Access to Parliament Square from Hobart’s waterfront precinct requires a 35 metre uphill push for people using wheelchairs and prams. One of Parliament Square’s three entrances, is only accessible by stairs.
Cawthorn’s complaint was referred to Tasmania’s Anti-Discrimination Tribunal, which dismissed his claim. The Appellants argued that they had complied with the relevant Commonwealth legislation (the Disability Discrimination Act 1992 (Cth) (Commonwealth Act)), and that the Tasmanian Act (which provides broader protections to people with disabilities) was inoperative under s 109 of the Australian Constitution because it was inconsistent with the Commonwealth Act.
After losing an appeal in the Tasmanian Supreme Court, the Appellants appealed to the High Court, who only agreed to hear the case on the basis that the Appellants would not seek costs if they won. All seven Justices allowed the Appellant’s appeal and reinstated the original decision of the Tribunal.
For builders, architects and planners, there are legislative requirements mandating access requirements.
Federally, the main requirements for disability access are found in the Disability (Access to Premises - Buildings) Standards 2010, made under the Federal Disability Discrimination Act 1992. These standards apply to all new building projects in which an application for construction approval is required to be made to the relevant state authority. They include minimum requirements, for example, the provision of well-lit ‘exit’ signs in buildings.
There are not, however, specific statutes or regulations containing accessibility requirements. While each State and Territory has its own general disability legislation, these do not impose direct requirements for premises. For example, Victoria’s Disability Act 2006, only imposes requirements on the premises of disability service providers.

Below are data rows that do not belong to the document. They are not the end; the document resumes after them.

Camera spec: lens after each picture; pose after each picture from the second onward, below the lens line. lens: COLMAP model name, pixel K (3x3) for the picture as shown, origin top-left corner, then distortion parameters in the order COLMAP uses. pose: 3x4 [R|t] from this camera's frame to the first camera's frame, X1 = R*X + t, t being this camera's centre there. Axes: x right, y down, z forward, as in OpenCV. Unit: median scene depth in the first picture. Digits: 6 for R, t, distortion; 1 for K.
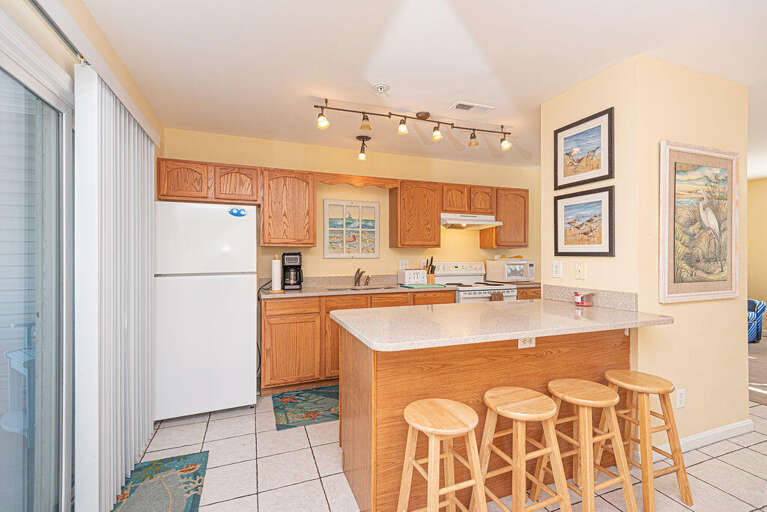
lens RADIAL K [[347.8, 0, 388.5], [0, 347.8, 254.8], [0, 0, 1]] dist [0.023879, -0.008170]
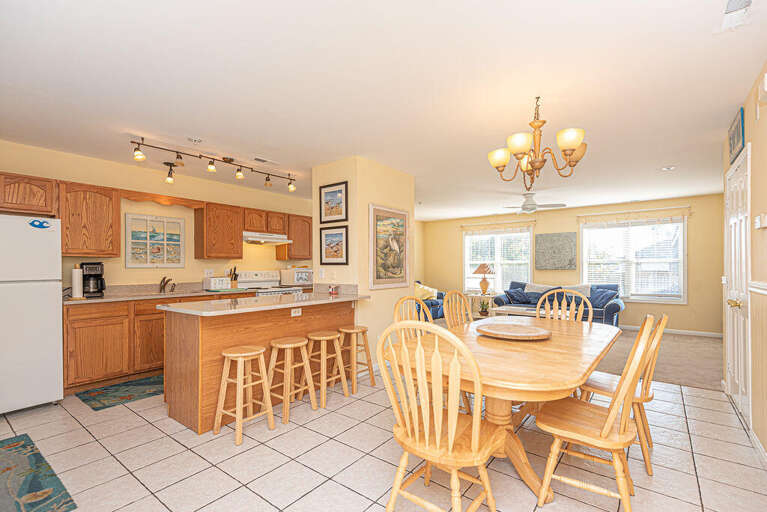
lens RADIAL K [[347.8, 0, 388.6], [0, 347.8, 267.5], [0, 0, 1]] dist [0.023879, -0.008170]
pose [[0.853309, -0.002513, 0.521400, -0.087051], [0.002108, 0.999997, 0.001370, 0.013079], [-0.521402, -0.000070, 0.853311, -0.518799]]
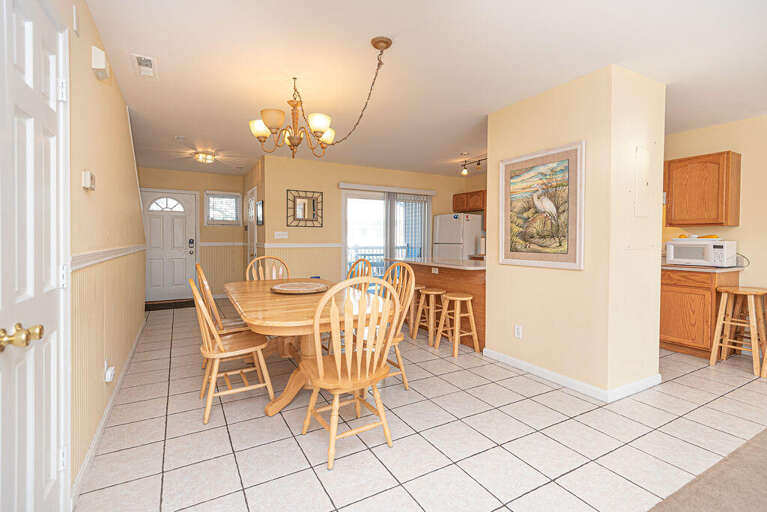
lens RADIAL K [[347.8, 0, 373.1], [0, 347.8, 242.1], [0, 0, 1]] dist [0.023879, -0.008170]
pose [[0.125500, 0.012217, -0.992018, 1.853295], [0.003739, 0.999911, 0.012787, 0.014553], [0.992087, -0.005314, 0.125443, 0.189114]]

Instead, legislation in each jurisdiction requires service providers to avoid discriminating against people with disability, and this legal ‘bare minimum’ is often satisfied by providing an alternative (and most often clunky), accessible route to obtain a service.

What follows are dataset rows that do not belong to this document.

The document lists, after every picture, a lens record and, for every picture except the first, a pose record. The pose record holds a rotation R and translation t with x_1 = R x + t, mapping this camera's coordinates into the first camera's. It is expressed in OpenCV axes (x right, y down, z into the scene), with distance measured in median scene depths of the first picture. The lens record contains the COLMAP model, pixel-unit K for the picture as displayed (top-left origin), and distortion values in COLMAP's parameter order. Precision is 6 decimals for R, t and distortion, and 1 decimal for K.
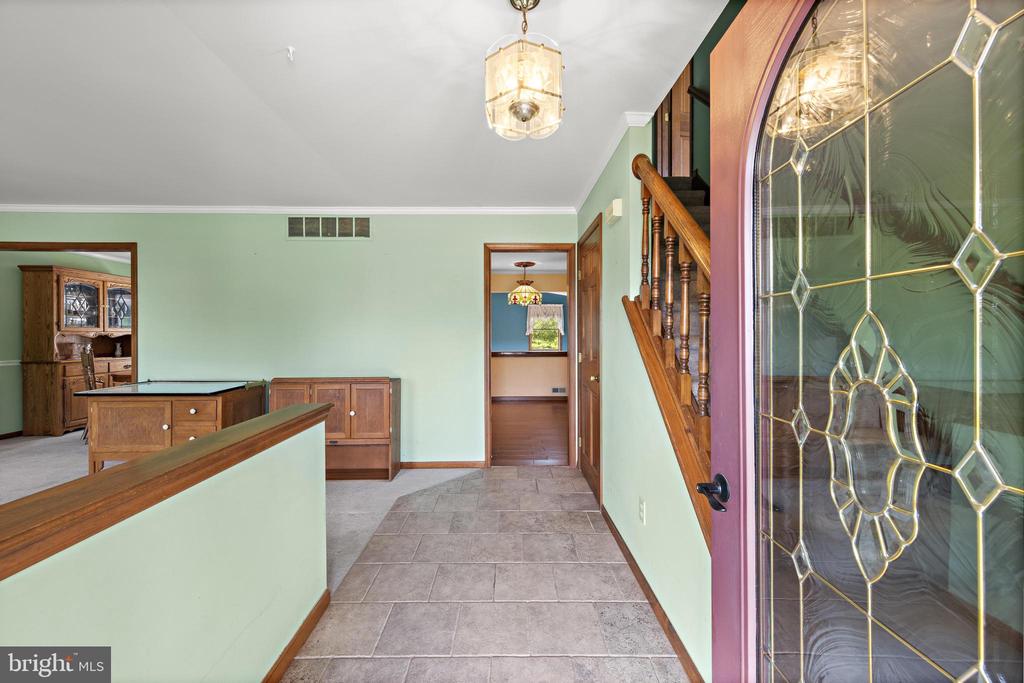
lens RADIAL K [[378.8, 0, 512.6], [0, 378.8, 337.5], [0, 0, 1]] dist [0.000416, 0.000127]
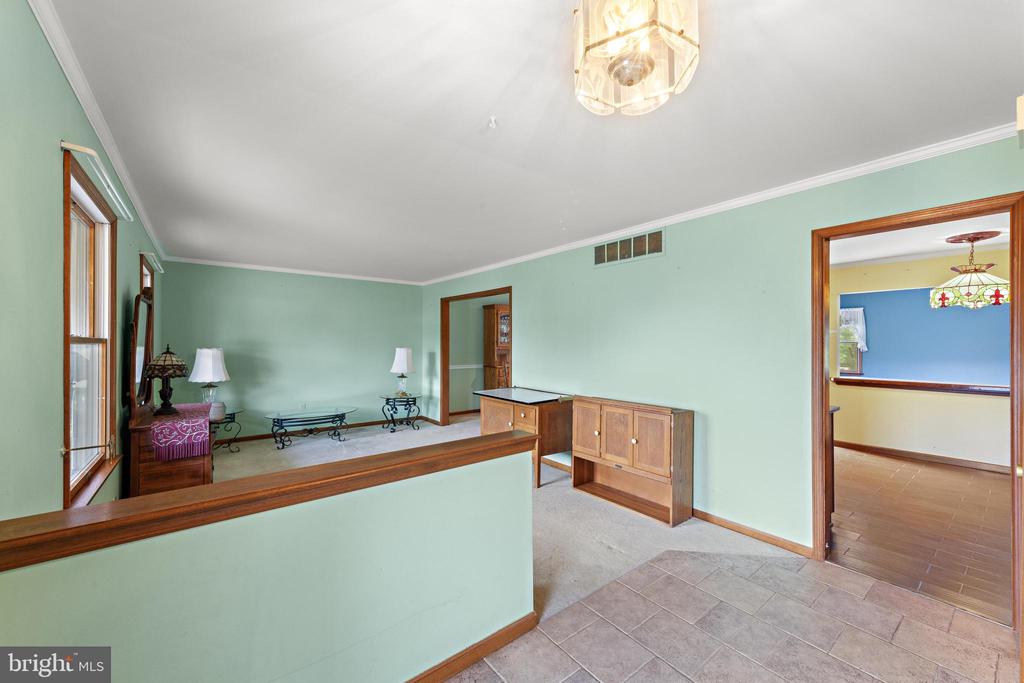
lens RADIAL K [[395.5, 0, 521.1], [0, 395.5, 342.7], [0, 0, 1]] dist [0.001088, 0.000116]
pose [[0.612440, 0.001951, -0.790515, 0.170660], [-0.011706, 0.999910, -0.006602, -0.033897], [0.790430, 0.013297, 0.612408, 0.145964]]
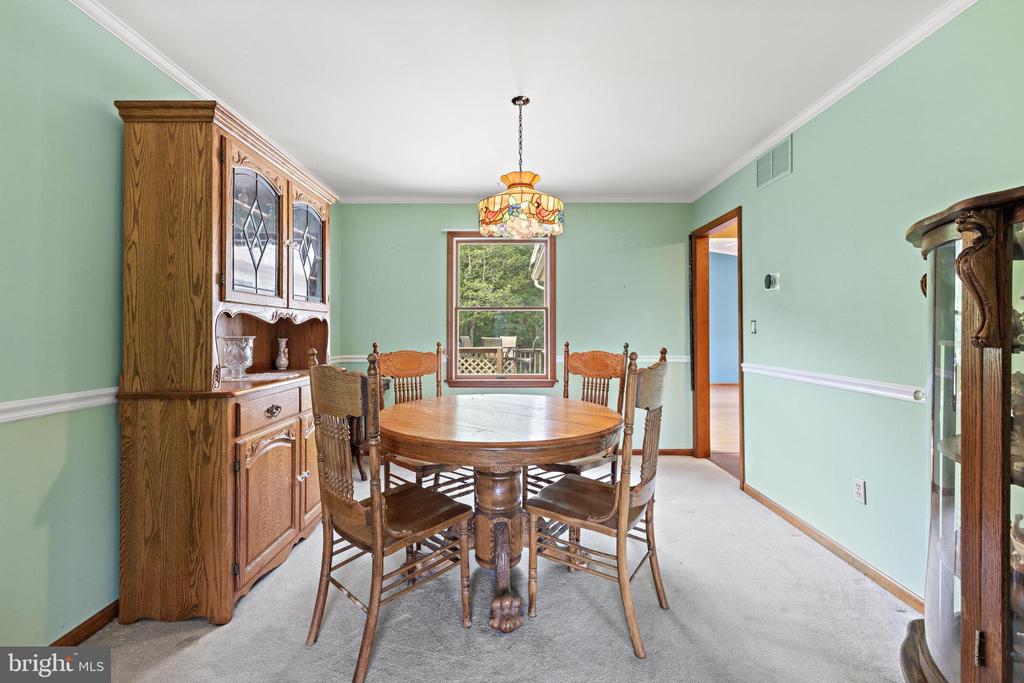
lens RADIAL K [[436.3, 0, 509.2], [0, 436.3, 330.7], [0, 0, 1]] dist [0.000801, 0.000071]
pose [[0.999984, 0.004000, -0.003958, -1.345046], [-0.004047, 0.999920, -0.012011, 0.018731], [0.003910, 0.012026, 0.999920, 0.876731]]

Whether this standard remains fit for purpose is up for debate. The Victorian Government is currently circulating exposure drafts for the Disability Inclusion Bill 2022, which will create a general duty for public service entities to promote and advance disability inclusion in society.
Public spaces shouldn’t just be accessible to all; accessibility by all should be encouraged at public spaces.
‘Universal design’ offers a potential solution, and originates in a school of architectural thought which aims to maximise the utility and convenience of the built environment equally for all users. It differs from ‘accessible design’ by delivering a unified user experience, irrespective of whether a given person has a disability.
This approach is built on a recognition that accessible design features are often useful to all, and in its implementation, it avoids making visual distinctions between different users on the basis of their abilities. The stand-alone wheelchair and pram entrance, a hallmark of accessible design thinking, becomes the main entrance in a design which embraces the universal approach.
In the absence of universal legislation, it is essential the community considers and embraces empathic and universal design thinking, to welcome and encourage all of us to access and freely move around our public spaces.